PROBLEM TO SOLVE:
Where does the string "copii" appear in the material? Copy each line that holds it.

ENTRIES PROVIDED:
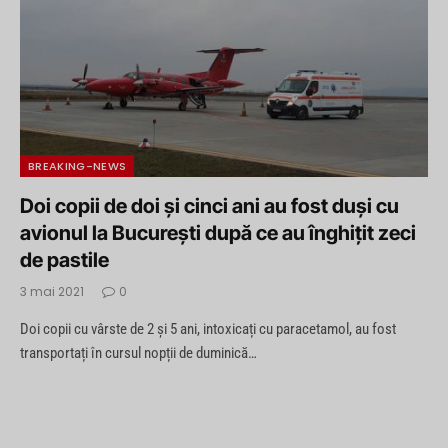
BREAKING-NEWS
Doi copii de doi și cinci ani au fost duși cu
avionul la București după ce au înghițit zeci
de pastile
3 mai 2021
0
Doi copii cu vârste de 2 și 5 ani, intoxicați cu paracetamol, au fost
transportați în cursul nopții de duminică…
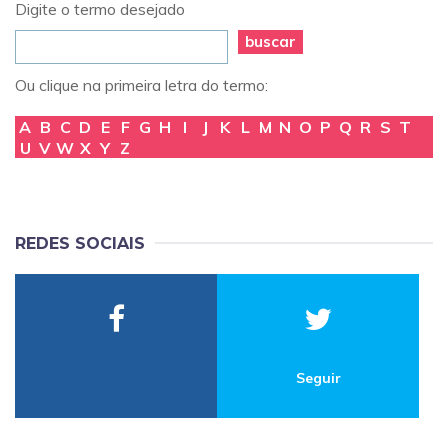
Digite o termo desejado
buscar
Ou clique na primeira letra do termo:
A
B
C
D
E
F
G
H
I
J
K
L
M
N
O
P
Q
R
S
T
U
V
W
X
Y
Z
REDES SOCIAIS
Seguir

SOLUTION:
Doi copii de doi și cinci ani au fost duși cu
Doi copii cu vârste de 2 și 5 ani, intoxicați cu paracetamol, au fost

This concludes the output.